## WRITTEN TASK
Print every entry word for word, but omit the pictures.

## STUDY MATERIAL
◇ ◇ ◇ ◇ ◇ ◇ ◇

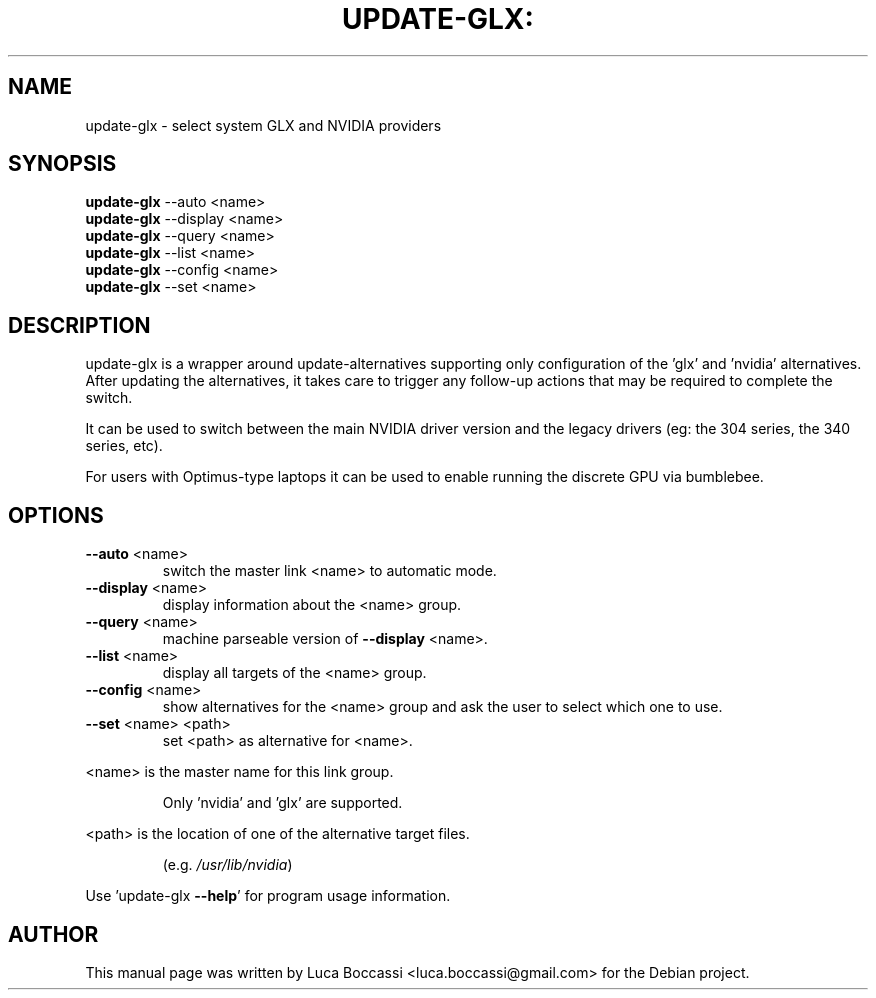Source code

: .TH UPDATE-GLX: "1" "August 2017" "update-glx" "User Commands"
.SH NAME
update-glx \- select system GLX and NVIDIA providers
.SH SYNOPSIS
.B update\-glx\fR \-\-auto <name>
.br
.B update\-glx\fR \-\-display <name>
.br
.B update\-glx\fR \-\-query <name>
.br
.B update\-glx\fR \-\-list <name>
.br
.B update\-glx\fR \-\-config <name>
.br
.B update\-glx\fR \-\-set <name>
.br
.SH DESCRIPTION
update\-glx is a wrapper around update\-alternatives supporting only configuration
of the 'glx' and 'nvidia' alternatives. After updating the alternatives, it
takes care to trigger any follow\-up actions that may be required to complete
the switch.

It can be used to switch between the main NVIDIA driver version and the legacy
drivers (eg: the 304 series, the 340 series, etc).

For users with Optimus-type laptops it can be used to enable running the discrete
GPU via bumblebee.
.SH OPTIONS
.TP
\fB\-\-auto\fR <name>
switch the master link <name> to automatic mode.
.TP
\fB\-\-display\fR <name>
display information about the <name> group.
.TP
\fB\-\-query\fR <name>
machine parseable version of \fB\-\-display\fR <name>.
.TP
\fB\-\-list\fR <name>
display all targets of the <name> group.
.TP
\fB\-\-config\fR <name>
show alternatives for the <name> group and ask the
user to select which one to use.
.TP
\fB\-\-set\fR <name> <path>
set <path> as alternative for <name>.
.PP
<name> is the master name for this link group.
.IP
Only 'nvidia' and 'glx' are supported.
.PP
<path> is the location of one of the alternative target files.
.IP
(e.g. \fI\,/usr/lib/nvidia\/\fP)
.PP
Use 'update\-glx \fB\-\-help\fR' for program usage information.
.SH AUTHOR
.PP
This manual page was written by Luca Boccassi <luca.boccassi@gmail.com> for the Debian project.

◇ ◇ ◇ ◇ ◇ ◇ ◇

## ANSWER SPACE
Source code

: .TH UPDATE-GLX: "1" "August 2017" "update-glx" "User Commands"
.SH NAME
update-glx \- select system GLX and NVIDIA providers
.SH SYNOPSIS
.B update\-glx\fR \-\-auto <name>
.br
.B update\-glx\fR \-\-display <name>
.br
.B update\-glx\fR \-\-query <name>
.br
.B update\-glx\fR \-\-list <name>
.br
.B update\-glx\fR \-\-config <name>
.br
.B update\-glx\fR \-\-set <name>
.br
.SH DESCRIPTION
update\-glx is a wrapper around update\-alternatives supporting only configuration
of the 'glx' and 'nvidia' alternatives. After updating the alternatives, it
takes care to trigger any follow\-up actions that may be required to complete
the switch.

It can be used to switch between the main NVIDIA driver version and the legacy
drivers (eg: the 304 series, the 340 series, etc).

For users with Optimus-type laptops it can be used to enable running the discrete
GPU via bumblebee.
.SH OPTIONS
.TP
\fB\-\-auto\fR <name>
switch the master link <name> to automatic mode.
.TP
\fB\-\-display\fR <name>
display information about the <name> group.
.TP
\fB\-\-query\fR <name>
machine parseable version of \fB\-\-display\fR <name>.
.TP
\fB\-\-list\fR <name>
display all targets of the <name> group.
.TP
\fB\-\-config\fR <name>
show alternatives for the <name> group and ask the
user to select which one to use.
.TP
\fB\-\-set\fR <name> <path>
set <path> as alternative for <name>.
.PP
<name> is the master name for this link group.
.IP
Only 'nvidia' and 'glx' are supported.
.PP
<path> is the location of one of the alternative target files.
.IP
(e.g. \fI\,/usr/lib/nvidia\/\fP)
.PP
Use 'update\-glx \fB\-\-help\fR' for program usage information.
.SH AUTHOR
.PP
This manual page was written by Luca Boccassi <luca.boccassi@gmail.com> for the Debian project.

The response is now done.